I usually find a significant amount of modifications is required in an adventure... the flow just seems too "off" to me in many situations, and the situation of the adventure needs adapting to my campaign circumstances at the very least. I am sort of demanding in this way. Though in many cases I could have just plunked certain adventures into my campaign as is, I think it makes my campaign feel like a more consistent whole if I tie it logically to other aspects of the game. For example, the Banewarrens got retroed in as a part of an already existing "vault complex" that existed in my campaign world, and The Ghost Machine (from To Stand on Hallowed Ground was rewritten to weave the prototype ghost machine and the current whereabouts of its makers into my campaign.
Often, I'll use an adventure to fulfill a specific role... eg, to stage a battle with my own NPC, to place a treasure, etc.
If I find it unreasonable to work a given adventure into the game, then I go in and "strip it for parts". NPCs, maps, situations, encounters are all fair game and might get pulled in piecemeal into my own games.
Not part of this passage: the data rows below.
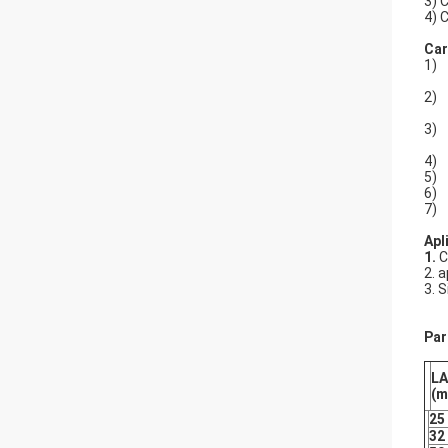
3) 
4) 
Car
1) 
2) 
3) 
4)
5) 
6) 
7) 
Apl
1.
C
2. 
3. 
Par
L
(m
25
32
Usually, the first thing to go out the window when I get to this stage is the plot.
Sometimes I'll start with the intention of working a given module in, but eventually it works its way out, and all that is left are the vestiges of ideas that were in it. For example, there was an FFG adventure that features "dark ancient gods of the elves" in an elemental themed adventure. Eventually, the elemental dungeon went away in one of my edits of the campaign arc, and the dark gods of the elves got replaced by far realms entities. The adventure just got used as a placeholder to build my thinking around until it developed beyond the basic ideas.